# Trinity River North of I10



## tarpon120 (Jun 28, 2008)

Is cat fishing any good just north of I10 on the river around Lake Charlotte area? Not asking for anyone's honey holes just if that general area worth fishing. Thanks


----------



## ChuChu (Jan 23, 2010)

I have a friend that used to fish that area. He would fish where there were channels emptying into the main river. Look for running water. (tide dropping)


----------



## TPerkins (Oct 23, 2012)

It can be good and bad.

Sent from my SM-G900V using Tapatalk


----------



## atcfisherman (Oct 5, 2006)

I grew up fishing that area and yes, it can be awesome. A lot depends on the time of the year, the river flow and bait. We use shad for bait. Actually right now, Charlotte's lake might be pretty good because the river is still flowing very fast. We were out in Long Island Bayou and a few places off Reds Bayou in the trinity river marsh and did good on tight lining catfish with shad or cut finger mullet.


----------



## waterwolf (Mar 6, 2005)

Went out last Wednesday and current was stronger in Long Island Bayou than Trinity River below the Wallisville Locks. It looks like the Trinity has taken a new course instead of heading toward Anauach ...the mash is changing big time. Didn't even try fishing current was ripping.


----------



## Lucky (Sep 1, 2005)

waterwolf said:


> Went out last Wednesday and current was stronger in Long Island Bayou than Trinity River below the Wallisville Locks. It looks like the Trinity has taken a new course instead of heading toward Anauach ...the mash is changing big time. Didn't even try fishing current was ripping.

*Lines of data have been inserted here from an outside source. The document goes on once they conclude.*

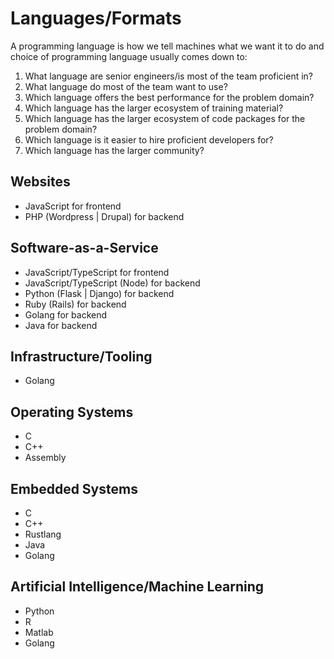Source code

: # Languages/Formats

A programming language is how we tell machines what we want it to do and choice of programming language usually comes down to:

1. What language are senior engineers/is most of the team proficient in?
2. What language do most of the team want to use?
3. Which language offers the best performance for the problem domain?
4. Which language has the larger ecosystem of training material?
5. Which language has the larger ecosystem of code packages for the problem domain?
6. Which language is it easier to hire proficient developers for?
7. Which language has the larger community?

## Websites

* JavaScript for frontend
* PHP \(Wordpress \| Drupal\) for backend

## Software-as-a-Service

* JavaScript/TypeScript for frontend
* JavaScript/TypeScript \(Node\) for backend
* Python \(Flask \| Django\) for backend
* Ruby \(Rails\) for backend
* Golang for backend
* Java for backend

## Infrastructure/Tooling

* Golang

## Operating Systems

* C
* C++
* Assembly

## Embedded Systems

* C
* C++
* Rustlang
* Java
* Golang

## Artificial Intelligence/Machine Learning

* Python
* R
* Matlab
* Golang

That stretch of water has changed SO much in the recent past because of the last flood with all of the sand it brought. I cant imagine what it would look like after this is over. I ready for it to slow down!


----------



## P (Nov 18, 2012)

When LLD is between 6,000 & 15,000 CFS I have had pretty good luck.


----------



## tmt3 (Apr 12, 2007)

Know someone who is catching 20 plus a day right now. Using chicken liver.


----------